- [What the task requires] List each line of the data that holds the string "Silkscreen", please.

Data extracted from a collection:

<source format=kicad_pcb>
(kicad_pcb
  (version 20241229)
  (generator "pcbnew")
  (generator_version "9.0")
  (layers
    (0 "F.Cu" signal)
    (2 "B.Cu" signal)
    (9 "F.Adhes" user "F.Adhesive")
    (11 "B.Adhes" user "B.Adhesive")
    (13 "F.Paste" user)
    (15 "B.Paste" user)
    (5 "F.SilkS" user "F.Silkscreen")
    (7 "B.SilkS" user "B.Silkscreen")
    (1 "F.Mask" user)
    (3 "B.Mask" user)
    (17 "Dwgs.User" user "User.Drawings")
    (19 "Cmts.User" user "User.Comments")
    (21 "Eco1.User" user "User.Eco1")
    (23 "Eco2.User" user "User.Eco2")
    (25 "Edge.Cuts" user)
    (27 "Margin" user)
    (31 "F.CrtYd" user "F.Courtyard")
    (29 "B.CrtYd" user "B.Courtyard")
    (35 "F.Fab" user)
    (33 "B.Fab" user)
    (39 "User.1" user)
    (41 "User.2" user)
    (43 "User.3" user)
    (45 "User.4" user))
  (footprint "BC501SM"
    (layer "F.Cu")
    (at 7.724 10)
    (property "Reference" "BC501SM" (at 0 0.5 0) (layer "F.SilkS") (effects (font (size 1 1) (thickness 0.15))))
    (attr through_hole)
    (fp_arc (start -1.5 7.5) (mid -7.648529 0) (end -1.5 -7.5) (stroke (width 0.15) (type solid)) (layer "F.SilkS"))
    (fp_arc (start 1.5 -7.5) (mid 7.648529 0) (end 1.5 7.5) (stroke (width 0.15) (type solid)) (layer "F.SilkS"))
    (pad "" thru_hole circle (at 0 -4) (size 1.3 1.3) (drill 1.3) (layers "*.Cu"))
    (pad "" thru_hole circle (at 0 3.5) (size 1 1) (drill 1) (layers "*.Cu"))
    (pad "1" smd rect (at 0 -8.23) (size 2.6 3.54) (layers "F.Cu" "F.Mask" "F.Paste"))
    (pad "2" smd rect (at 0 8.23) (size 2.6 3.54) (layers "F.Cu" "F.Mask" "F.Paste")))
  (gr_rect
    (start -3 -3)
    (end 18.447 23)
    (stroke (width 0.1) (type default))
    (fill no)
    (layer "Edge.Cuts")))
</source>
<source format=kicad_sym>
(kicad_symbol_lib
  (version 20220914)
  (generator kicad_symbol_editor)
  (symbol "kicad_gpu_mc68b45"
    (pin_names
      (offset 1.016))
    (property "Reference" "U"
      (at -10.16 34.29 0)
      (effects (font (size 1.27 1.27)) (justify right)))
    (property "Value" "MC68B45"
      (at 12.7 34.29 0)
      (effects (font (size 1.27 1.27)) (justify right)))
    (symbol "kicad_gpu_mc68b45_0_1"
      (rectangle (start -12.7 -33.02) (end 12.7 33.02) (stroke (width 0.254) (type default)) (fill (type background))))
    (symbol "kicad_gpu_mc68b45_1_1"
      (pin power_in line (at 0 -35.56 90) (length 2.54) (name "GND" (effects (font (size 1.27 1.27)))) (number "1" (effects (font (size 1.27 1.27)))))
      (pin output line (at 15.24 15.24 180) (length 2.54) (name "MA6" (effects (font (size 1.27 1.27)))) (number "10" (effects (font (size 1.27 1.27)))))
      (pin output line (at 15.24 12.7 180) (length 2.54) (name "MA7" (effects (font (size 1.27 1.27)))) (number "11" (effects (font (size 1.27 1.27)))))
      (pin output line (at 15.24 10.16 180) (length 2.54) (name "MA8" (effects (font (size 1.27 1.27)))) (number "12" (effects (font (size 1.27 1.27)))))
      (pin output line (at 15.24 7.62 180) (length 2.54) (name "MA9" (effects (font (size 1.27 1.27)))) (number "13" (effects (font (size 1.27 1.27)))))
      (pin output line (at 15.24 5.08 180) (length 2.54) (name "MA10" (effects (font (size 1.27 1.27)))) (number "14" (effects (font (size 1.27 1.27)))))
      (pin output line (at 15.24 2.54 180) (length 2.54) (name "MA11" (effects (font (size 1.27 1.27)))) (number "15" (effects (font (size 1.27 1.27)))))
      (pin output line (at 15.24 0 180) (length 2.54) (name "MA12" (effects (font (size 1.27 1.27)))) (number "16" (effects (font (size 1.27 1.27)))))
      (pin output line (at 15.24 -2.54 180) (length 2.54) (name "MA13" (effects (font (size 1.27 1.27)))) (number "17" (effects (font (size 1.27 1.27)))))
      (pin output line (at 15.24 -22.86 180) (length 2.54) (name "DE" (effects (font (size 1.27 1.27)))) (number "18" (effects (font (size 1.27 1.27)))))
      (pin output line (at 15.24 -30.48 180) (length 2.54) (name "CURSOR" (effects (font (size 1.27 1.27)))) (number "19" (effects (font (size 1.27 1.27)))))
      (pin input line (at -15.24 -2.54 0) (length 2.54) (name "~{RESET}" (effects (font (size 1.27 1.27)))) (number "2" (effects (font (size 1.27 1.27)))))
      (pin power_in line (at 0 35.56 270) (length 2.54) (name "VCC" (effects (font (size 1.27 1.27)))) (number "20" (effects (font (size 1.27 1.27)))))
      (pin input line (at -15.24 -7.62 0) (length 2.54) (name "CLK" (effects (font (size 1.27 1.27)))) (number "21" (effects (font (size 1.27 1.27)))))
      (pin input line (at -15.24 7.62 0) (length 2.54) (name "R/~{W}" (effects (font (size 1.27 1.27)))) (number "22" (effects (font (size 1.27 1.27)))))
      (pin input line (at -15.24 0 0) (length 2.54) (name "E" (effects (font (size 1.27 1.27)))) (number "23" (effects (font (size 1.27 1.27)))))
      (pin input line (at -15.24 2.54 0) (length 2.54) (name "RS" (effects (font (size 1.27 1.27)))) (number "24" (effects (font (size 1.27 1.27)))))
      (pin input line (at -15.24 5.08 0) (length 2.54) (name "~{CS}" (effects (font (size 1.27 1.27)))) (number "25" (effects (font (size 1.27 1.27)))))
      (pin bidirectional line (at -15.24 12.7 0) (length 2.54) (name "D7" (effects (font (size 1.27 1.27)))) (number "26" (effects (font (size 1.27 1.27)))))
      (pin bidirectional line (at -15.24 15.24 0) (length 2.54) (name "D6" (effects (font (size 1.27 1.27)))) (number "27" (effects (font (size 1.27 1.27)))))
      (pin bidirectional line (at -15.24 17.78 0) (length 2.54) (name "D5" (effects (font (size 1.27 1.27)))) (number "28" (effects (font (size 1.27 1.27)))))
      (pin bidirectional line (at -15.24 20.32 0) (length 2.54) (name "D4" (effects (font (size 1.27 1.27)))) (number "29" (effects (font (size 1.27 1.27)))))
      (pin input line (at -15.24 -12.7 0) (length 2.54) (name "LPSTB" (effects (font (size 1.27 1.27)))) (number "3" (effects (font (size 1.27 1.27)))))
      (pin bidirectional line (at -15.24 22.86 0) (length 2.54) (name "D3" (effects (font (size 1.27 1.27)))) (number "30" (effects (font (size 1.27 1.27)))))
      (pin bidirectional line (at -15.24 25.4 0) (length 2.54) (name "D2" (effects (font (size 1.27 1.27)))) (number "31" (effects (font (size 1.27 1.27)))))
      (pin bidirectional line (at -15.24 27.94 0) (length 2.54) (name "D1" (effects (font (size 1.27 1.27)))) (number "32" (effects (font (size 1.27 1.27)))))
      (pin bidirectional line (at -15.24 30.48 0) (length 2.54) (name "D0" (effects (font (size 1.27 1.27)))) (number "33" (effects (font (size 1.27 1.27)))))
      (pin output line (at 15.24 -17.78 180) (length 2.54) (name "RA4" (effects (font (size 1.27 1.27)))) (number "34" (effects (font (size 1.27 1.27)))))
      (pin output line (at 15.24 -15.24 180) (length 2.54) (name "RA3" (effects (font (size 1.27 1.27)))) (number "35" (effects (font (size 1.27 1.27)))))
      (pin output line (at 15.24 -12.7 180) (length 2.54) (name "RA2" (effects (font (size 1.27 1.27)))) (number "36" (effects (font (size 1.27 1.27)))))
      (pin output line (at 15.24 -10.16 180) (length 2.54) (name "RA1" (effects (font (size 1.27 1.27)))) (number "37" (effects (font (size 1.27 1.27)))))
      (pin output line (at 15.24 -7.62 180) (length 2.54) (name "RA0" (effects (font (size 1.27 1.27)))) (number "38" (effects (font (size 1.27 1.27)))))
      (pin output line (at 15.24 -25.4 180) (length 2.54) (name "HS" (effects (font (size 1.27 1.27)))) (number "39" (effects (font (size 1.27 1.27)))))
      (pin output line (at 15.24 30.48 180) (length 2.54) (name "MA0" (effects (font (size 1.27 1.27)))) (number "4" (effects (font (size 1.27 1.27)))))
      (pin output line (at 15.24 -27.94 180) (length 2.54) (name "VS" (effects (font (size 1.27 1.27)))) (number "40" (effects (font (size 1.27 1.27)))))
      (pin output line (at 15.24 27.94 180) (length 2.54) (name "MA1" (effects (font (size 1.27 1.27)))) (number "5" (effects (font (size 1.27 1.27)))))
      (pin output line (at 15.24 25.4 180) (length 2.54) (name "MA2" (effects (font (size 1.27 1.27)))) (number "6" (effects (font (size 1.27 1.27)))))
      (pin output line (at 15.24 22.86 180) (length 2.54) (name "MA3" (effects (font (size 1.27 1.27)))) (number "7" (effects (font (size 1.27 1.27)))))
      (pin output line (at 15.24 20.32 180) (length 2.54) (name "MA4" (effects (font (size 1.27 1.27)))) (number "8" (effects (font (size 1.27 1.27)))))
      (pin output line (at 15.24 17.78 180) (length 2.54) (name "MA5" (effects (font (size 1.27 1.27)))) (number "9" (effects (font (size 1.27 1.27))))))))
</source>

- [Solution to the problem]
    (5 "F.SilkS" user "F.Silkscreen")
    (7 "B.SilkS" user "B.Silkscreen")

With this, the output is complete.